Your objective:
Copy the text of all the items below word for word, and leave the pictures out of your answer.

Information given:
○ ○ ○ ○

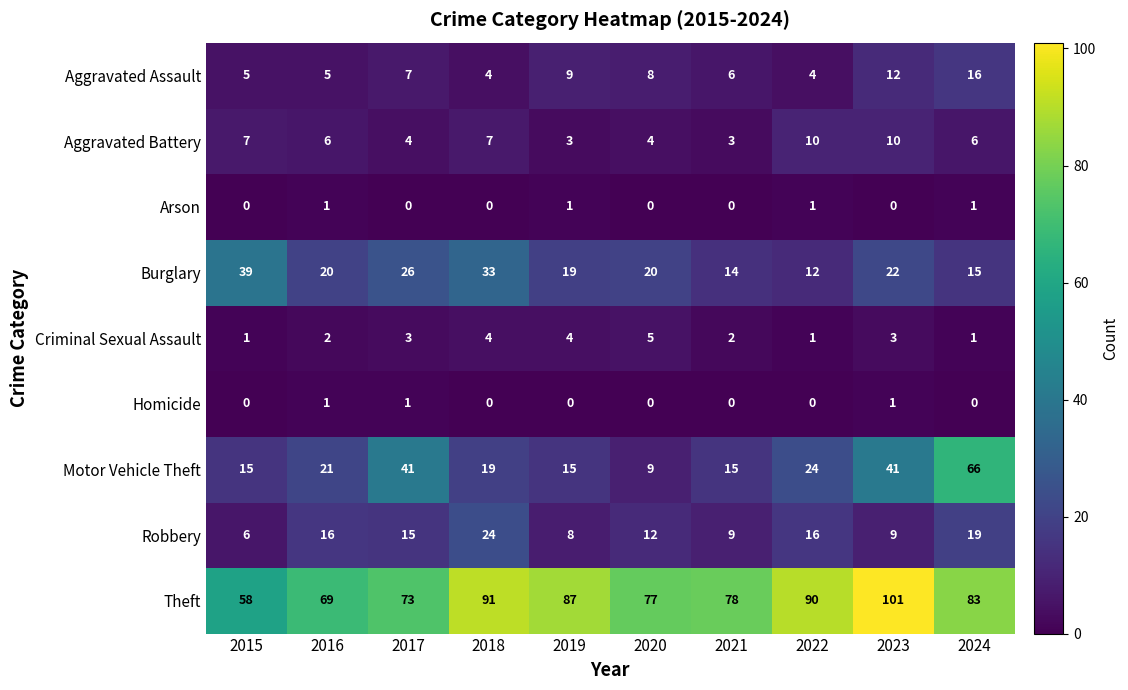

True or false: Criminal Sexual Assault has a value of 6 at 2018.

False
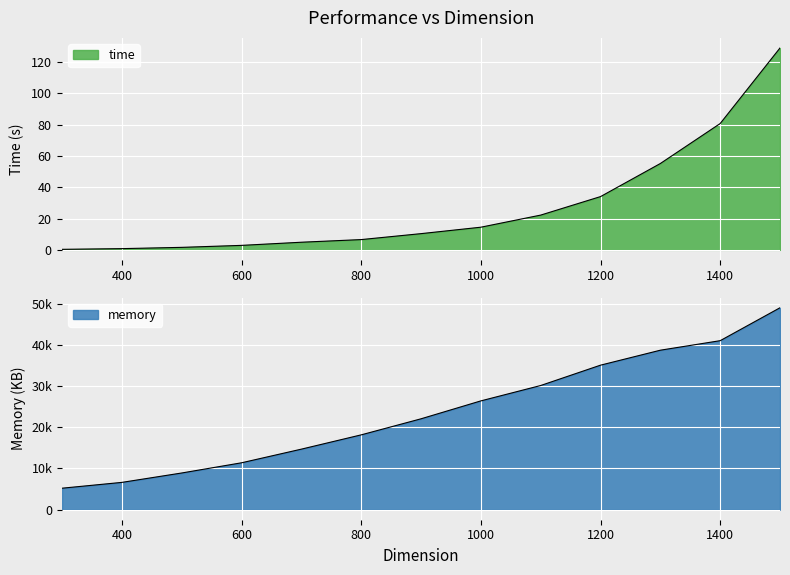

Which series has the largest range (max minus min)?

memory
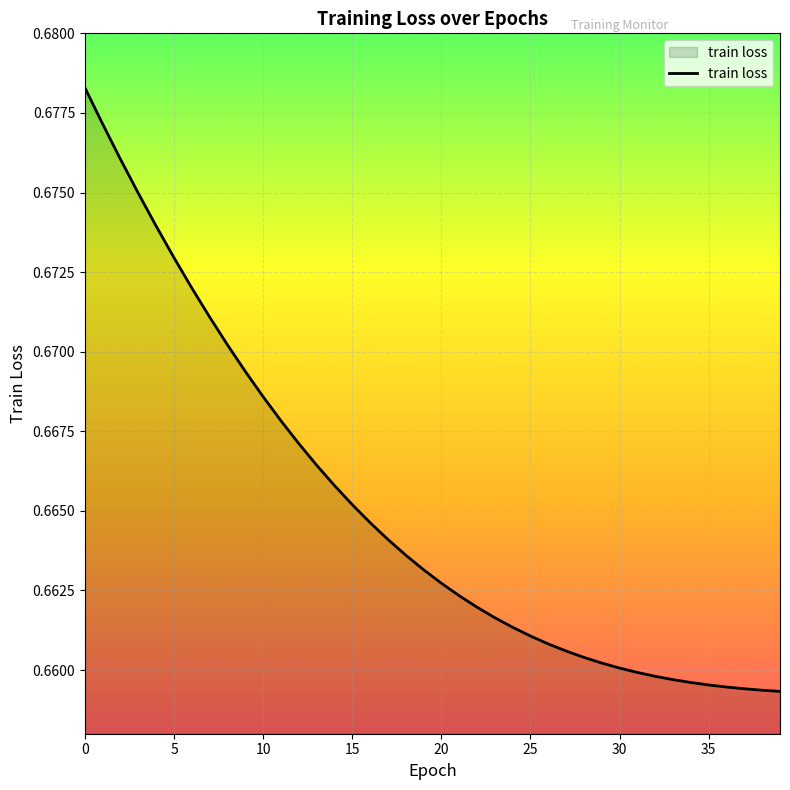

Is this an area chart (filled region under the line)?

Yes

○ ○ ○ ○

Written solution:
True or false: Criminal Sexual Assault has a value of 6 at 2018.

False

Which series has the largest range (max minus min)?

memory

Is this an area chart (filled region under the line)?

Yes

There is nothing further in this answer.